About The Study
Part I of the study entered 24 participants who were currently receiving a combination of saquinavir and ritonavir and determined if rifabutin, when given with both ritonavir and saquinavir, could be given once or two times a week instead of once daily It also observed the safety and tolerance of the three drugs during eight weeks of coadministration. Part II of the study will enter 12 participants on a combination of ritonavir (200 mg bid) and indinavir (600 mg bid), evaluate the effect of rifabutin on indinavir and ritonavir, and determine if 150 mg rifabutin administered twice a week in the presence of ritonavir and indinavir will give comparable exposure to rifabutin as 300 mg rifabutin administered alone once daily. It will also observe the safety and tolerance of the three drugs during five weeks of coadministration.
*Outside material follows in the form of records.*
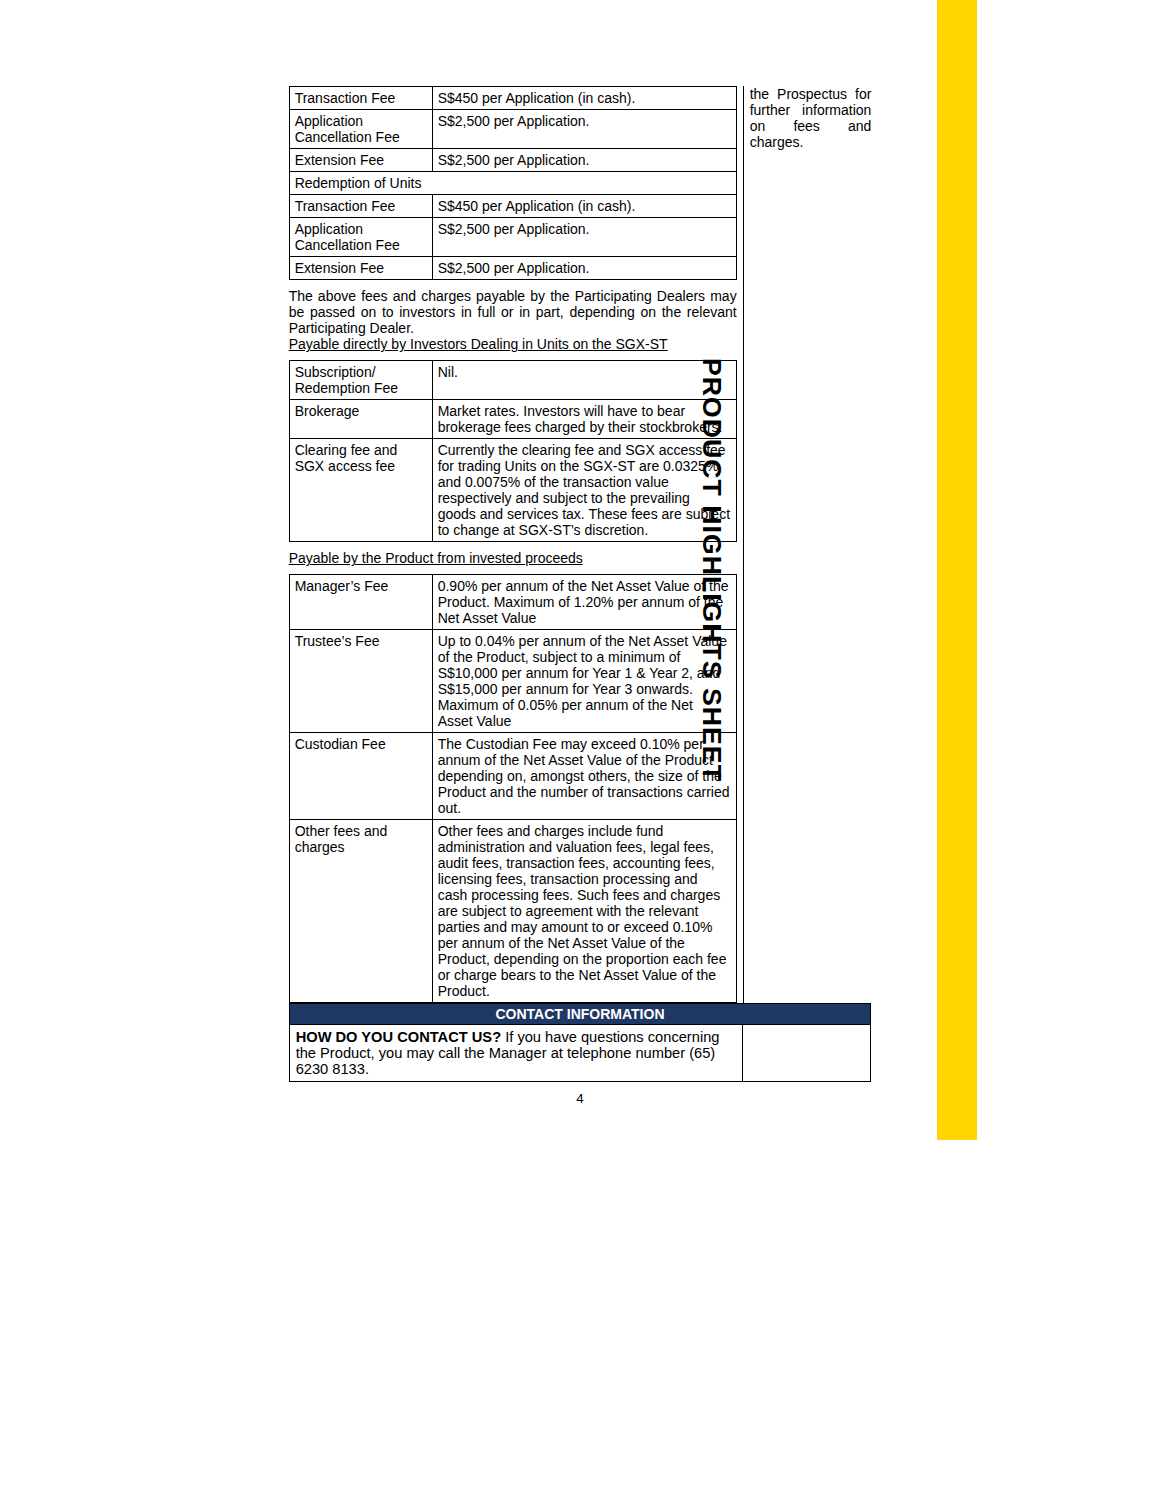PRODUCT HIGHLIGHTS SHEET
| / Transaction Fee / S$450 per Application (in cash). / / Application Cancellation Fee / S$2,500 per Application. / / Extension Fee / S$2,500 per Application. / / Redemption of Units / / Transaction Fee / S$450 per Application (in cash). / / Application Cancellation Fee / S$2,500 per Application. / / Extension Fee / S$2,500 per Application. / The above fees and charges payable by the Participating Dealers may be passed on to investors in full or in part, depending on the relevant Participating Dealer. Payable directly by Investors Dealing in Units on the SGX-ST / Subscription/ Redemption Fee / Nil. / / Brokerage / Market rates. Investors will have to bear brokerage fees charged by their stockbrokers. / / Clearing fee and SGX access fee / Currently the clearing fee and SGX access fee for trading Units on the SGX-ST are 0.0325% and 0.0075% of the transaction value respectively and subject to the prevailing goods and services tax. These fees are subject to change at SGX-ST’s discretion. / Payable by the Product from invested proceeds / Manager’s Fee / 0.90% per annum of the Net Asset Value of the Product. Maximum of 1.20% per annum of the Net Asset Value / / Trustee’s Fee / Up to 0.04% per annum of the Net Asset Value of the Product, subject to a minimum of S$10,000 per annum for Year 1 & Year 2, and S$15,000 per annum for Year 3 onwards. Maximum of 0.05% per annum of the Net Asset Value / / Custodian Fee / The Custodian Fee may exceed 0.10% per annum of the Net Asset Value of the Product depending on, amongst others, the size of the Product and the number of transactions carried out. / / Other fees and charges / Other fees and charges include fund administration and valuation fees, legal fees, audit fees, transaction fees, accounting fees, licensing fees, transaction processing and cash processing fees. Such fees and charges are subject to agreement with the relevant parties and may amount to or exceed 0.10% per annum of the Net Asset Value of the Product, depending on the proportion each fee or charge bears to the Net Asset Value of the Product. / | the Prospectus for further information on fees and charges. |
CONTACT INFORMATION
| HOW DO YOU CONTACT US? If you have questions concerning the Product, you may call the Manager at telephone number (65) 6230 8133. | |
4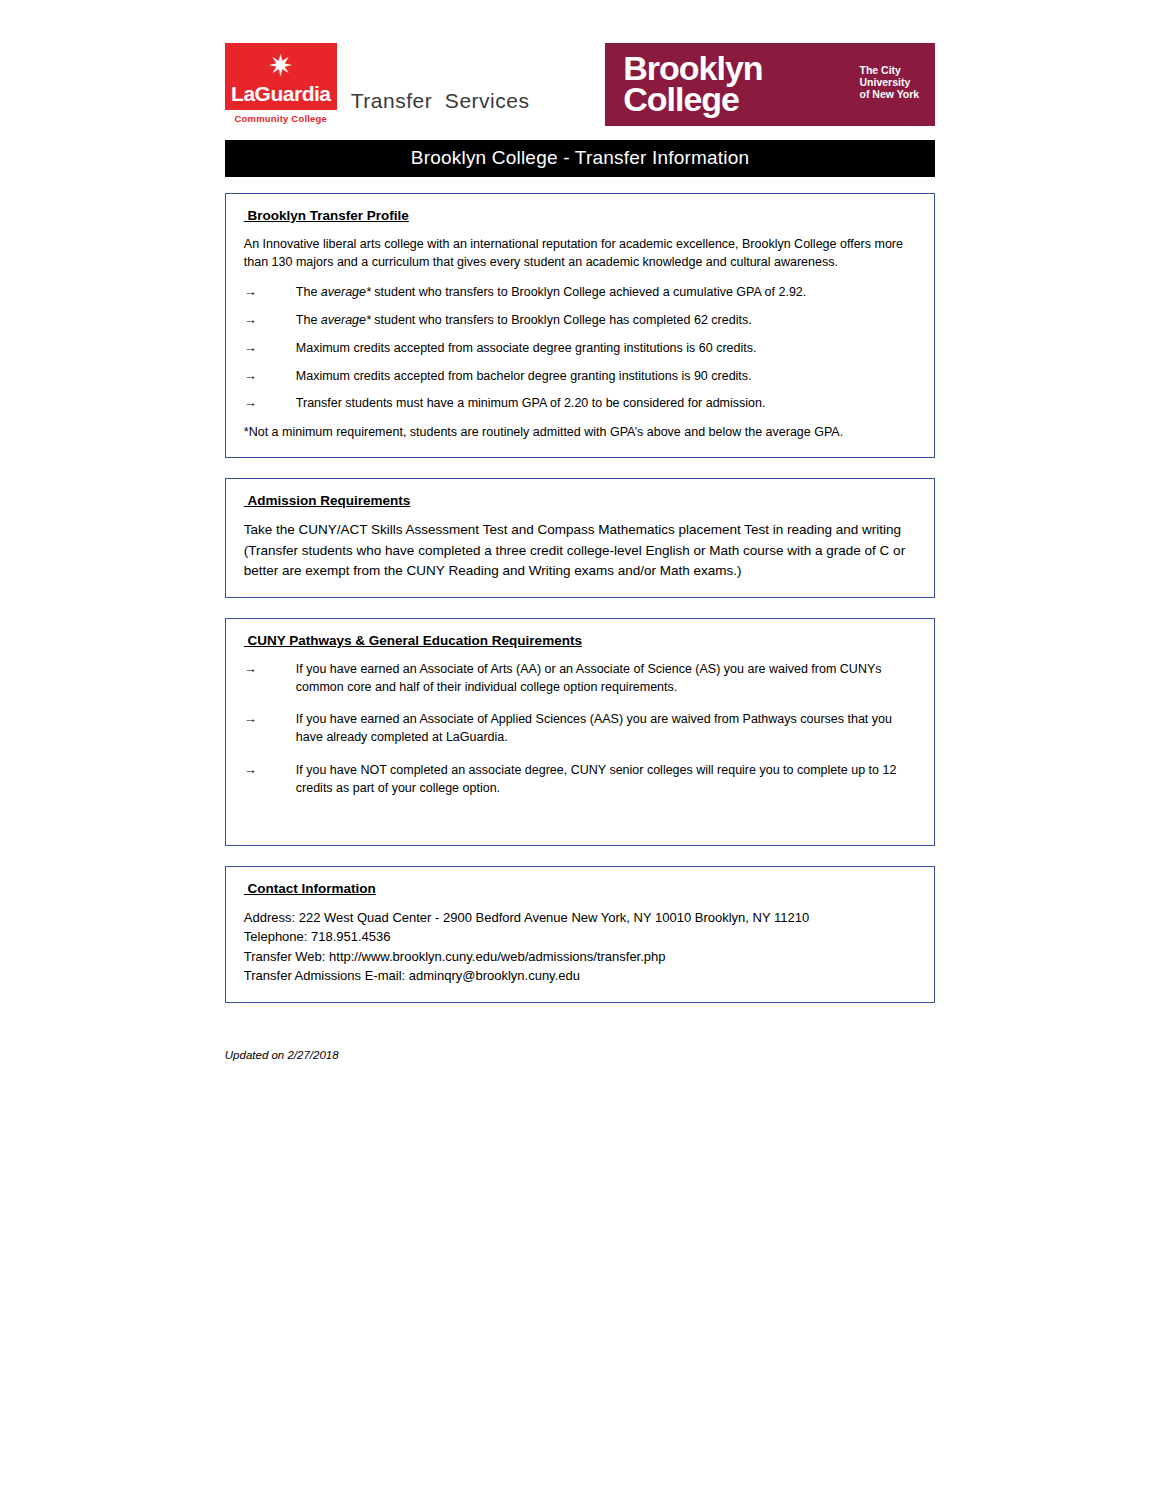✷ LaGuardia
Community College
Transfer Services
Brooklyn
College
The City
University
of New York
Brooklyn College - Transfer Information
Brooklyn Transfer Profile
An Innovative liberal arts college with an international reputation for academic excellence, Brooklyn College offers more than 130 majors and a curriculum that gives every student an academic knowledge and cultural awareness.
→The average* student who transfers to Brooklyn College achieved a cumulative GPA of 2.92.
→The average* student who transfers to Brooklyn College has completed 62 credits.
→Maximum credits accepted from associate degree granting institutions is 60 credits.
→Maximum credits accepted from bachelor degree granting institutions is 90 credits.
→Transfer students must have a minimum GPA of 2.20 to be considered for admission.
*Not a minimum requirement, students are routinely admitted with GPA’s above and below the average GPA.
Admission Requirements
Take the CUNY/ACT Skills Assessment Test and Compass Mathematics placement Test in reading and writing (Transfer students who have completed a three credit college-level English or Math course with a grade of C or better are exempt from the CUNY Reading and Writing exams and/or Math exams.)
CUNY Pathways & General Education Requirements
→If you have earned an Associate of Arts (AA) or an Associate of Science (AS) you are waived from CUNYs common core and half of their individual college option requirements.
→If you have earned an Associate of Applied Sciences (AAS) you are waived from Pathways courses that you have already completed at LaGuardia.
→If you have NOT completed an associate degree, CUNY senior colleges will require you to complete up to 12 credits as part of your college option.
Contact Information
Address: 222 West Quad Center - 2900 Bedford Avenue New York, NY 10010 Brooklyn, NY 11210
Telephone: 718.951.4536
Transfer Web: http://www.brooklyn.cuny.edu/web/admissions/transfer.php
Transfer Admissions E-mail: adminqry@brooklyn.cuny.edu
Updated on 2/27/2018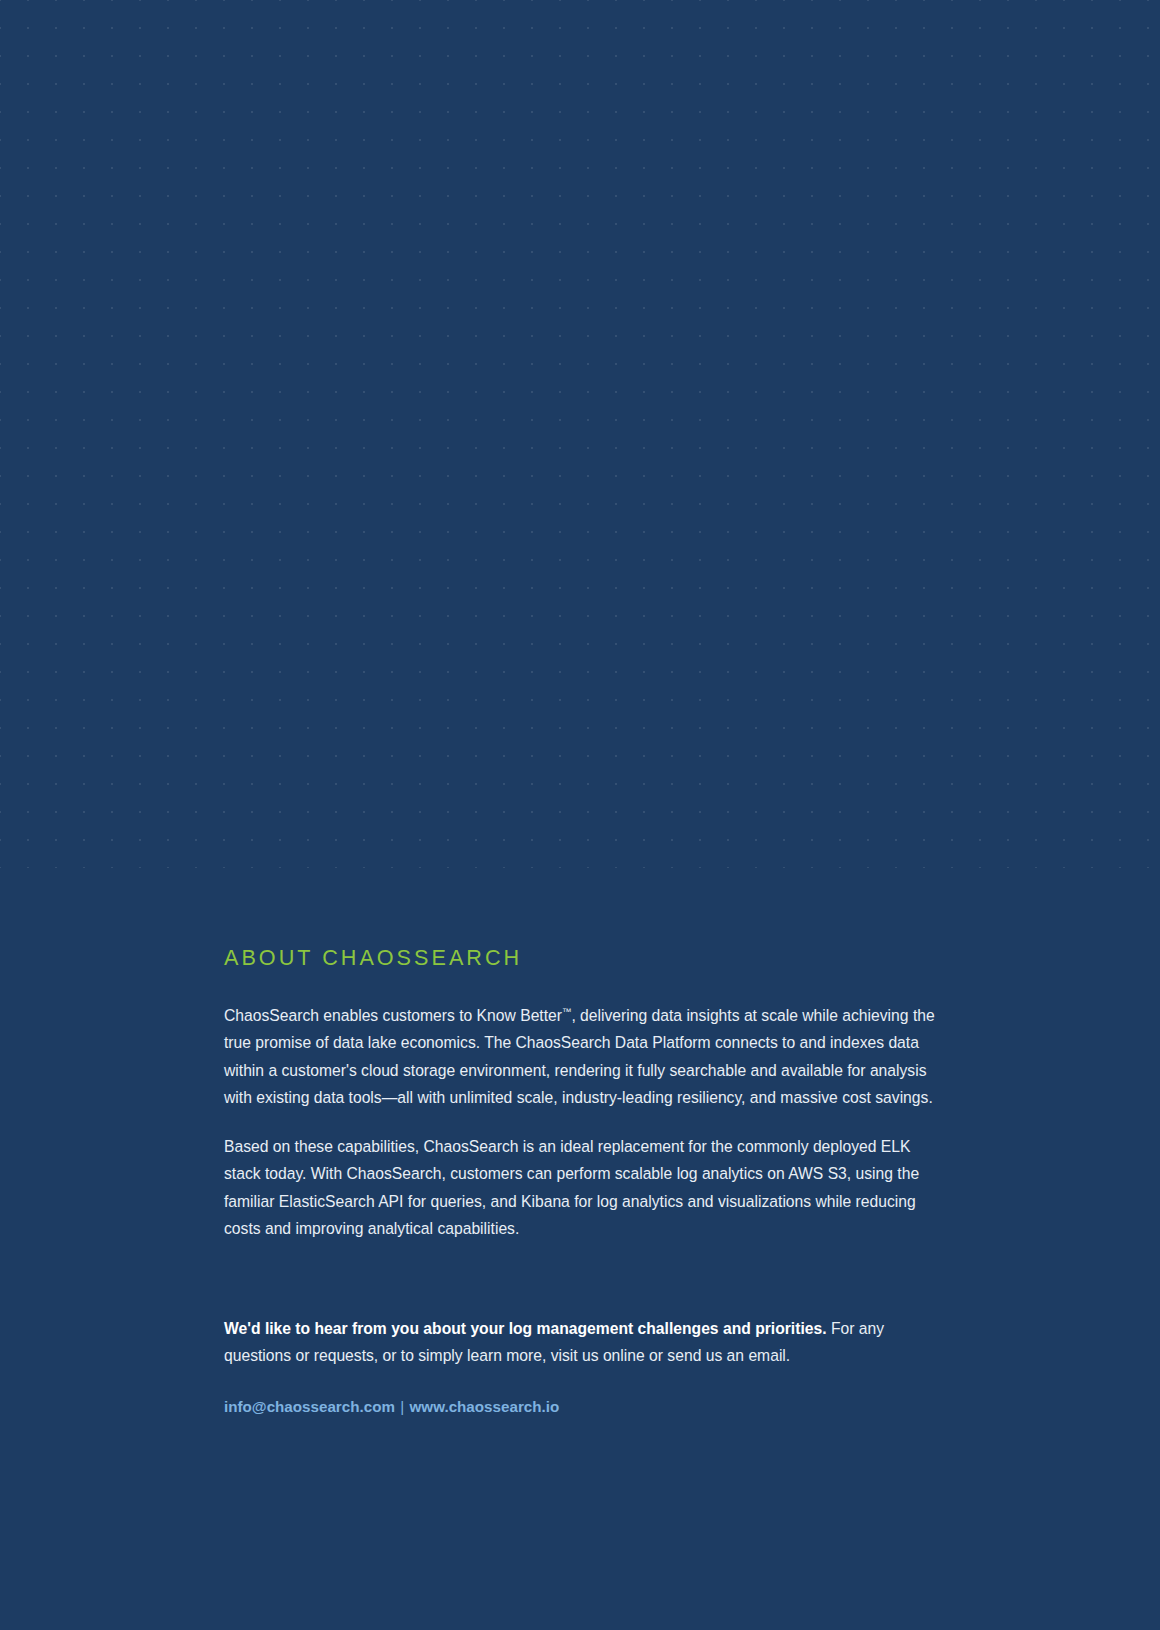About ChaosSearch
ChaosSearch enables customers to Know Better™, delivering data insights at scale while achieving the true promise of data lake economics. The ChaosSearch Data Platform connects to and indexes data within a customer's cloud storage environment, rendering it fully searchable and available for analysis with existing data tools—all with unlimited scale, industry-leading resiliency, and massive cost savings.
Based on these capabilities, ChaosSearch is an ideal replacement for the commonly deployed ELK stack today. With ChaosSearch, customers can perform scalable log analytics on AWS S3, using the familiar ElasticSearch API for queries, and Kibana for log analytics and visualizations while reducing costs and improving analytical capabilities.
We'd like to hear from you about your log management challenges and priorities. For any questions or requests, or to simply learn more, visit us online or send us an email.
info@chaossearch.com|www.chaossearch.io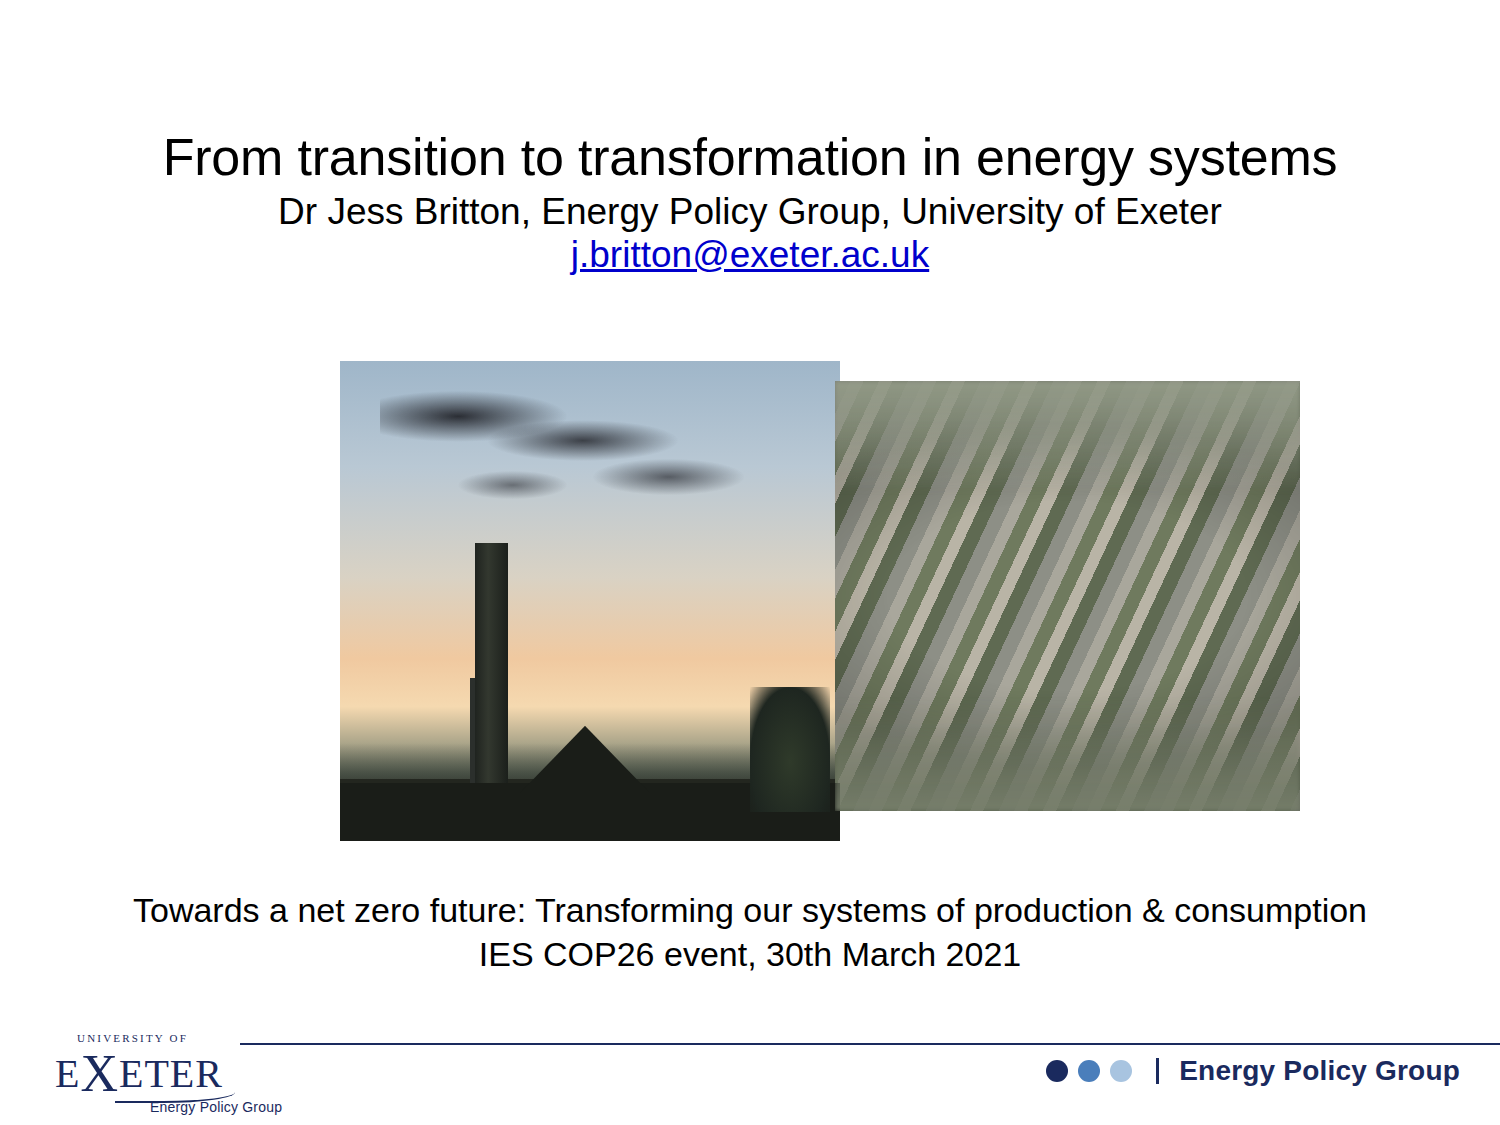From transition to transformation in energy systems
Dr Jess Britton, Energy Policy Group, University of Exeter
j.britton@exeter.ac.uk
Towards a net zero future: Transforming our systems of production & consumption
IES COP26 event, 30th March 2021
UNIVERSITY OF
EXETER
Energy Policy Group
Energy Policy Group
Study part I was a two-centre, randomized, three-period, two-group pharmacokinetic (drug activity) study. In period 1, all participants continued their antiretroviral therapy alone and the blood concentrations of the two protease inhibitors were determined on day 1. In period 2 and 3, participants were assigned to receive either 300 mg every seven days (group 1) or 150 mg every three days (group 2) of rifabutin in the morning for eight weeks with the protease inhibitors. In period 2, blood pharmacokinetics of rifabutin, ritonavir and saquinavir were assessed over their dosing intervals after four weeks of concomitant administration. In period 3, the same pharmacokinetic evalutations were performed after eight weeks of concomitant administration.
Men and women who were infected with HIV (CD4 count above 75 cells/mm3), between the ages of 18 and 60 years, and who were receiving combination ritonavir and saquinavir, each at a dose of 400 mg twice daily for at least two weeks, were eligible to participate in part I of the study. Ottawa General and Toronto Hospital enrolled 24 participants, 19 of whom completed the study, including 18 men and 3 women. The mean age was 39.7, the median CD4 count at study entry was 480 cell/mm3.
Results of part I of the study are available. Nineteen participants completed that part of the study. Three participants experienced side effects, and two were lost to follow-up. For group 1 and 2 combined, mean saquinavir and ritonavir overall and peak blood concentrations averaged over periods 2 and 3 did not change significantly compared to those in period 1. Rifabutin blood concentrations were stable over the 8 weeks, with intraindividual coefficients of variation of 12% to 19%. Oral clearance of rifabutin was similar in both groups. Ribafutin peak values were significantly lower in group 2 (310 ng/ml versus 496 ng/ml in group 1). Rifabutin predose levels were also significantly higher in group 2 (54 ng/ml versus 17 ng/ml).
Rifabutin exposures were similar at four and eight weeks and had minimal effect on ritonavir and saquinavir exposures. Intermittent rifabutin dosing (150 mg every three days or 300 mg every seven days) over eight weeks provided a safe and manageable regimen for concurrent therapy with a combination of ritonavir and saquinavir.
Note: These results were taken from an article published in Clinical Pharmacology & Therapeutics, Volume 70, Number 2: 149-158.